### [Your goal]
Retype, without any change, the lines of the records running from the first line through the line containing "er les faux", both included.

Start of Information provided

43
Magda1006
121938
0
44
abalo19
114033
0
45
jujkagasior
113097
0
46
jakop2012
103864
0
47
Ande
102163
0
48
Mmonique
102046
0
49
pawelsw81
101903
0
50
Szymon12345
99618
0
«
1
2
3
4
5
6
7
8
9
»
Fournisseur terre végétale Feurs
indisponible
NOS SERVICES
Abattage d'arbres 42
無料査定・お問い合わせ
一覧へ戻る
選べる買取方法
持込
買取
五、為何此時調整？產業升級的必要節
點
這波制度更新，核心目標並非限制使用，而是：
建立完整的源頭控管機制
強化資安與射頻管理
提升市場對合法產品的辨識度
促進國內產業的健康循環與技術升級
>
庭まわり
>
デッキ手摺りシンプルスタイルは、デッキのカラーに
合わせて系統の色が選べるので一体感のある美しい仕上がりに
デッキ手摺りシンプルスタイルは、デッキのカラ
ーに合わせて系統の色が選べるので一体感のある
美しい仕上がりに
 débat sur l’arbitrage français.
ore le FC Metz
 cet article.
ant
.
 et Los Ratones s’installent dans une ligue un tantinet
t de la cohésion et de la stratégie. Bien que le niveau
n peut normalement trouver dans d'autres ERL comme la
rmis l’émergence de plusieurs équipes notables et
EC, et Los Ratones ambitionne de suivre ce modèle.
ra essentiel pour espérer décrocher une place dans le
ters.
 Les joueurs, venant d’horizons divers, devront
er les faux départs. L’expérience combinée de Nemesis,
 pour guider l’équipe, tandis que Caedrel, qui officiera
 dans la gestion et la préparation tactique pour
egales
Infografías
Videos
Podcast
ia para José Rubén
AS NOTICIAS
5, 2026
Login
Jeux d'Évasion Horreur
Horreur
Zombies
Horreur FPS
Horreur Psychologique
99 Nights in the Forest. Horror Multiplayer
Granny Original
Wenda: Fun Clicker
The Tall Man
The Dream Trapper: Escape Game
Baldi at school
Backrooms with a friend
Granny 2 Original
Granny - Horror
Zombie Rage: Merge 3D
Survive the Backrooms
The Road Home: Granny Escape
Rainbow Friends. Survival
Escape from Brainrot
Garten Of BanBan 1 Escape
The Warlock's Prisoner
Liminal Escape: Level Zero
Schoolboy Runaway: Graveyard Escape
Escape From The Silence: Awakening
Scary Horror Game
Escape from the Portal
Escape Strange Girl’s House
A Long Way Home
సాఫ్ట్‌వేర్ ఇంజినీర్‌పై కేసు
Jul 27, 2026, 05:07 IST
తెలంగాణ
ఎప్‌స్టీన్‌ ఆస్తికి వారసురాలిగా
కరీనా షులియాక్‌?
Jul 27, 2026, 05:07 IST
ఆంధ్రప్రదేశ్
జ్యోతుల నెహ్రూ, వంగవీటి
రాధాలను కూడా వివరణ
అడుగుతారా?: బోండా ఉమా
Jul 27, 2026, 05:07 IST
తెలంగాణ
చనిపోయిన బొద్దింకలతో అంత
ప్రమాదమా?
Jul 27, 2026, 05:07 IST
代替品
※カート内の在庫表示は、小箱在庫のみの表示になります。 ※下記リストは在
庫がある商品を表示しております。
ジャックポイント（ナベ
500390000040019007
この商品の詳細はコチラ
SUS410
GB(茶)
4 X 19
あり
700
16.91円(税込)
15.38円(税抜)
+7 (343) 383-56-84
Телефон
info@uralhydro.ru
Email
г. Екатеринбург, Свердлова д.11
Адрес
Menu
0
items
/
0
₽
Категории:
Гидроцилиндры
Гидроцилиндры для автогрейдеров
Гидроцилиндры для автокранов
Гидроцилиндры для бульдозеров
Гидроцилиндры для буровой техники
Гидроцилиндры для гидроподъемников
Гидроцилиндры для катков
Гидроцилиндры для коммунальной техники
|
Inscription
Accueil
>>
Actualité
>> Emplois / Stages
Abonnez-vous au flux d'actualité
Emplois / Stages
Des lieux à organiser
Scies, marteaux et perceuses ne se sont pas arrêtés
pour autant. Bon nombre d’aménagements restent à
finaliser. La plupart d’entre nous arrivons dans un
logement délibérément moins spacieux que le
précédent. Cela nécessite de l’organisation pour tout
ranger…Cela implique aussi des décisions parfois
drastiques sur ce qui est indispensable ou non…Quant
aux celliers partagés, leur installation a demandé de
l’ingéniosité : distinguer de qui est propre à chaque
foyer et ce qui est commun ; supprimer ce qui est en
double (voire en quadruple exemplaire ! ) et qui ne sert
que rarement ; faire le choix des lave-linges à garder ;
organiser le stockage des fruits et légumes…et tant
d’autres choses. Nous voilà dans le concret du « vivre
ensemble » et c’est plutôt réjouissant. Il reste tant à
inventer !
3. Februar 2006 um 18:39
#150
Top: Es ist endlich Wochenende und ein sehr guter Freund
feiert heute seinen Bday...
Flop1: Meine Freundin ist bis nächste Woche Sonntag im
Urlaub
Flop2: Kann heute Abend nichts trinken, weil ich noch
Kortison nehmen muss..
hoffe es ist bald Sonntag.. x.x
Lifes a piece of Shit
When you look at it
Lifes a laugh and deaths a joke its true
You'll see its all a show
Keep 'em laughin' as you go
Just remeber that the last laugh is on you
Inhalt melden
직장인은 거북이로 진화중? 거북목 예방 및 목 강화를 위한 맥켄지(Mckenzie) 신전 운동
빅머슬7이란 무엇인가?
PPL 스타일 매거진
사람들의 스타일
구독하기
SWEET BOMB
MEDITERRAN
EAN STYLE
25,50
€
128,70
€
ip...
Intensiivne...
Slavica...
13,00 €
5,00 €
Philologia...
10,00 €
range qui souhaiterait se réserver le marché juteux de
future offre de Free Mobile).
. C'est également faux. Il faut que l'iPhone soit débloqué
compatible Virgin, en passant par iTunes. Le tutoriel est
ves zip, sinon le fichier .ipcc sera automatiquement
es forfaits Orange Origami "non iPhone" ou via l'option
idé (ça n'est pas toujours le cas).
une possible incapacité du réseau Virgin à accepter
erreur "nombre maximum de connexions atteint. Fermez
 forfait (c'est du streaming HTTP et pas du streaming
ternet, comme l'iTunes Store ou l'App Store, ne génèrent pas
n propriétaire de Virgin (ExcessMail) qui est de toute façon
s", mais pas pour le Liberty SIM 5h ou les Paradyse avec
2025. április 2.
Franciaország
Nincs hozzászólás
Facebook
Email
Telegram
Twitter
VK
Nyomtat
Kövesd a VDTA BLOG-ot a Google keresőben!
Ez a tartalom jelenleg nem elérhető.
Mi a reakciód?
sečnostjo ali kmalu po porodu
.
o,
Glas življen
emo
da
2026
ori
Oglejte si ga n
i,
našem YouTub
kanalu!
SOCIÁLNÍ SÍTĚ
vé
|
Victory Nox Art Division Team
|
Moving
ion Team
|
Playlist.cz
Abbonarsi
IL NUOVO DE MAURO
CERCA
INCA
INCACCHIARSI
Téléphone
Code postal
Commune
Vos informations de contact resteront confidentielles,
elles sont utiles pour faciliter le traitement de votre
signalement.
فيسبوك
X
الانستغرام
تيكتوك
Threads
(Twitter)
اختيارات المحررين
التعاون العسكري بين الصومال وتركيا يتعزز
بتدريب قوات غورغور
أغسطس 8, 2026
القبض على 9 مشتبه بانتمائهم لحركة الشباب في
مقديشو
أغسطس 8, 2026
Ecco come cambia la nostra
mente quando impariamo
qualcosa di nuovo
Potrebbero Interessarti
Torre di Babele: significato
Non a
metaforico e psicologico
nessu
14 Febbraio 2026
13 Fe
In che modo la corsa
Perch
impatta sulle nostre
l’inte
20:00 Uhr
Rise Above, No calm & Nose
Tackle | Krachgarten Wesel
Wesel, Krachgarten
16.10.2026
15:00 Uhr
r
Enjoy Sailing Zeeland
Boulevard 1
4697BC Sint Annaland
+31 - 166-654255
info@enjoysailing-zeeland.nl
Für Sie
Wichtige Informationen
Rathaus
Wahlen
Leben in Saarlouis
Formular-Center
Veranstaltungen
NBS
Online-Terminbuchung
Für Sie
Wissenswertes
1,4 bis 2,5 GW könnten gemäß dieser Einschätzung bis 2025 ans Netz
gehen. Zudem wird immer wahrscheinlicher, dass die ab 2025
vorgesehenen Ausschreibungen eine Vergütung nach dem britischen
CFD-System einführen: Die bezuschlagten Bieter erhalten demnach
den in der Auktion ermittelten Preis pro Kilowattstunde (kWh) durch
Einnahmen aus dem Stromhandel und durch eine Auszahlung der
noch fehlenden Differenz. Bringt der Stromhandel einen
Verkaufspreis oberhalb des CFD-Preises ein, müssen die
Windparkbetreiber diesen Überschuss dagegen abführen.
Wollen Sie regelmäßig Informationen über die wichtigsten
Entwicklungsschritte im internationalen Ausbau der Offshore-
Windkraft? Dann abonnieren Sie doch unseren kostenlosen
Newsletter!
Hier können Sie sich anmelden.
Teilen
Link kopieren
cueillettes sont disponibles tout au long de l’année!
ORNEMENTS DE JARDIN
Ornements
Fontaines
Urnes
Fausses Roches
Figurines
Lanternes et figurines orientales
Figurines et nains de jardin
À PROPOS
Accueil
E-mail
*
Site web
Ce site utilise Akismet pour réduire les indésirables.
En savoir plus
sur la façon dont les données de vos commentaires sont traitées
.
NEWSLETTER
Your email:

End of Information provided

### [The answer]
43
Magda1006
121938
0
44
abalo19
114033
0
45
jujkagasior
113097
0
46
jakop2012
103864
0
47
Ande
102163
0
48
Mmonique
102046
0
49
pawelsw81
101903
0
50
Szymon12345
99618
0
«
1
2
3
4
5
6
7
8
9
»
Fournisseur terre végétale Feurs
indisponible
NOS SERVICES
Abattage d'arbres 42
無料査定・お問い合わせ
一覧へ戻る
選べる買取方法
持込
買取
五、為何此時調整？產業升級的必要節
點
這波制度更新，核心目標並非限制使用，而是：
建立完整的源頭控管機制
強化資安與射頻管理
提升市場對合法產品的辨識度
促進國內產業的健康循環與技術升級
>
庭まわり
>
デッキ手摺りシンプルスタイルは、デッキのカラーに
合わせて系統の色が選べるので一体感のある美しい仕上がりに
デッキ手摺りシンプルスタイルは、デッキのカラ
ーに合わせて系統の色が選べるので一体感のある
美しい仕上がりに
 débat sur l’arbitrage français.
ore le FC Metz
 cet article.
ant
.
 et Los Ratones s’installent dans une ligue un tantinet
t de la cohésion et de la stratégie. Bien que le niveau
n peut normalement trouver dans d'autres ERL comme la
rmis l’émergence de plusieurs équipes notables et
EC, et Los Ratones ambitionne de suivre ce modèle.
ra essentiel pour espérer décrocher une place dans le
ters.
 Les joueurs, venant d’horizons divers, devront
er les faux départs. L’expérience combinée de Nemesis,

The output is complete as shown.